══ Source records ══
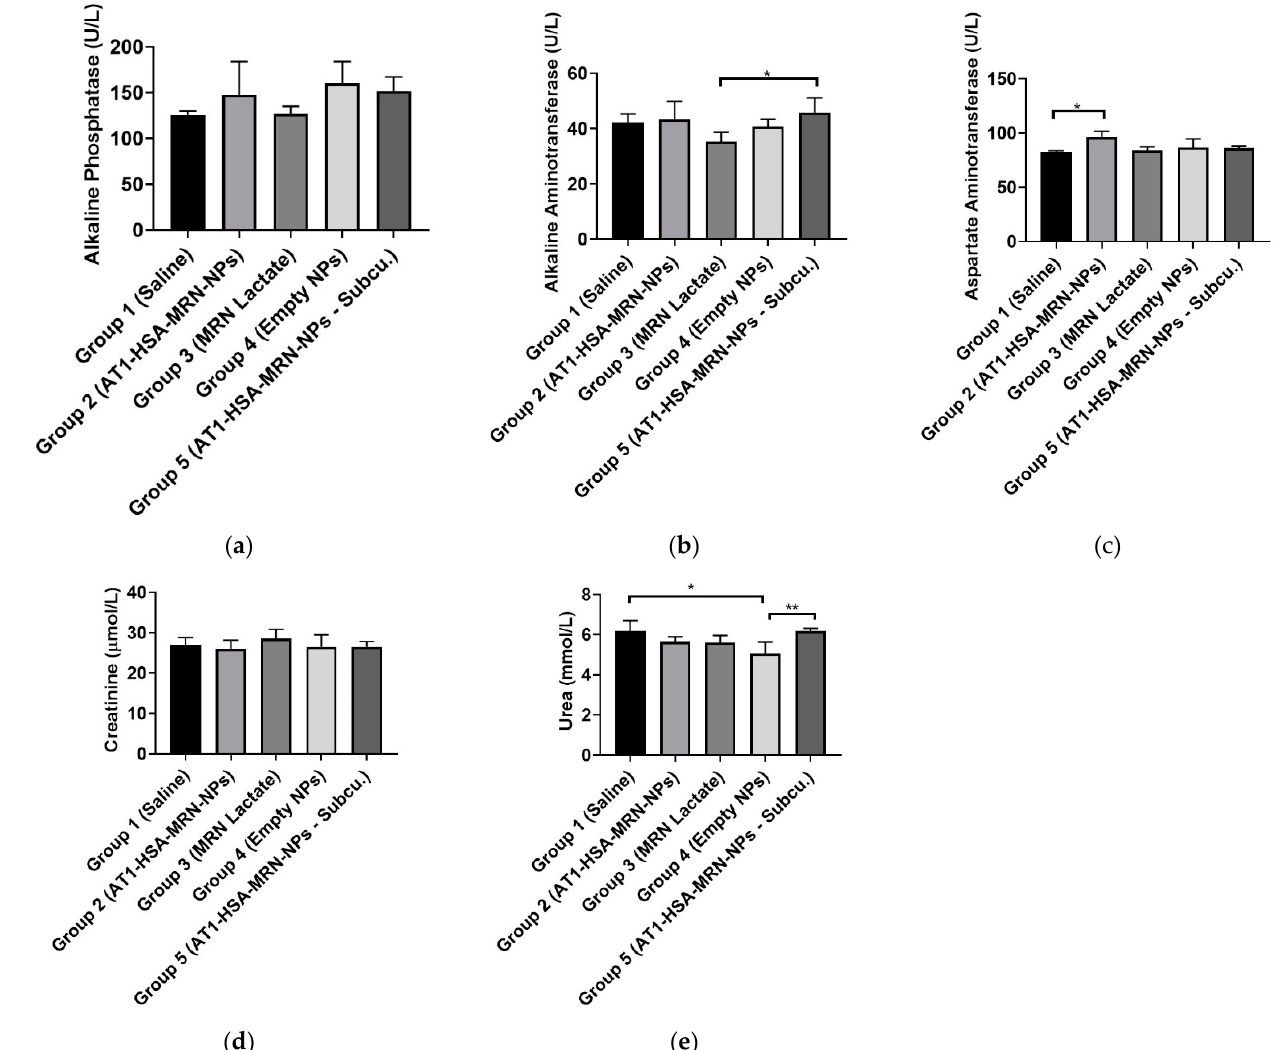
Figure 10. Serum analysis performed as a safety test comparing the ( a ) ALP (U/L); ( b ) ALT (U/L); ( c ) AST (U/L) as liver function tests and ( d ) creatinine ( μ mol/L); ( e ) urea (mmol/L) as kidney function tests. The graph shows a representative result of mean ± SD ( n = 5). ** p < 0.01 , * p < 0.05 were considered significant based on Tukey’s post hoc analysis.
═══
══ Source records ══
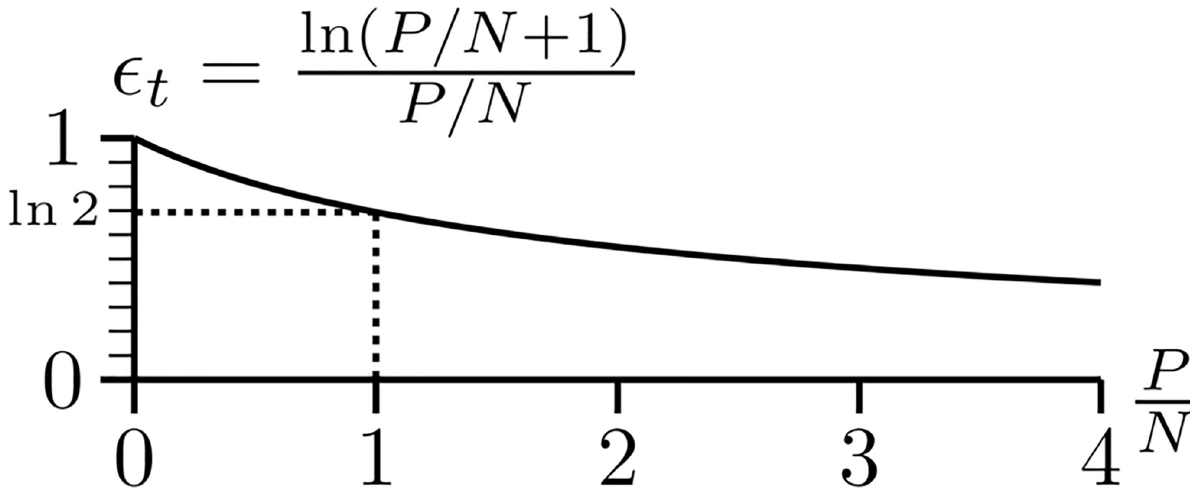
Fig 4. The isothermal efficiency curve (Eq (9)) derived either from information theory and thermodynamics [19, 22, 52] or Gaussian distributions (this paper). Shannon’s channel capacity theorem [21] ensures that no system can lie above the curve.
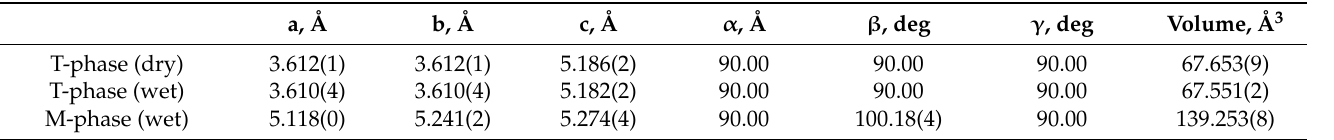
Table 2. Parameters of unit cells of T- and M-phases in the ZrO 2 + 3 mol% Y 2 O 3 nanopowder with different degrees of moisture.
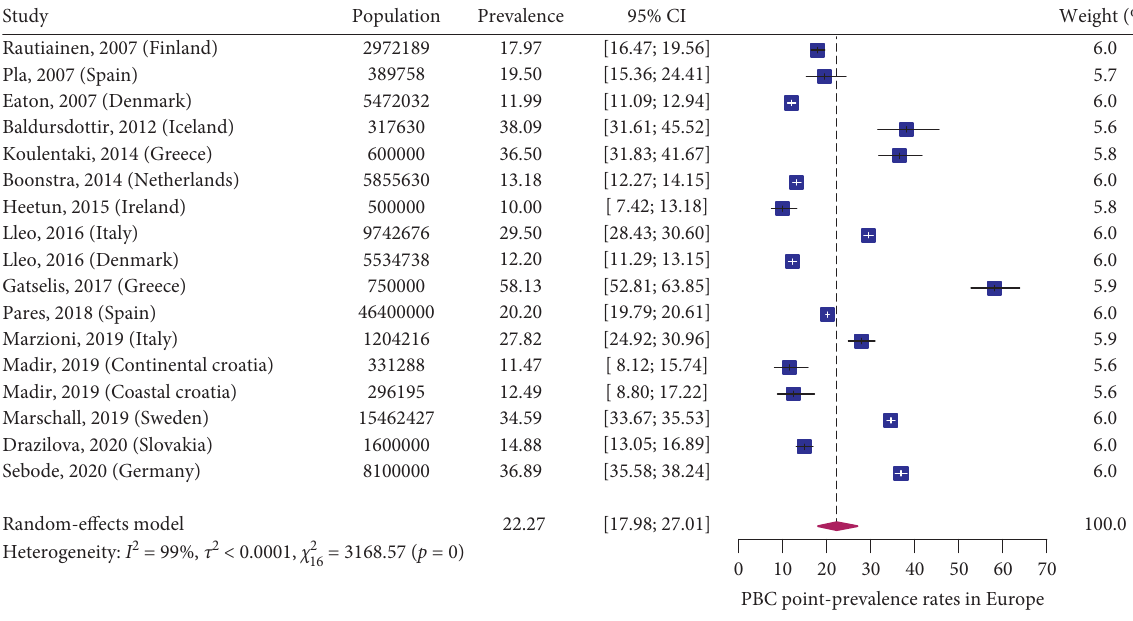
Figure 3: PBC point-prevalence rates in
═══
**What the task asks:**
After locating "Table 2. Parameters" and "Figure 3: PBC point-prevalence rates in" in the records above, return exactly the line holding each one and every line between them; leave out the pictures.

**Solution for this task:**
Table 2. Parameters of unit cells of T- and M-phases in the ZrO 2 + 3 mol% Y 2 O 3 nanopowder with different degrees of moisture.
Figure 3: PBC point-prevalence rates in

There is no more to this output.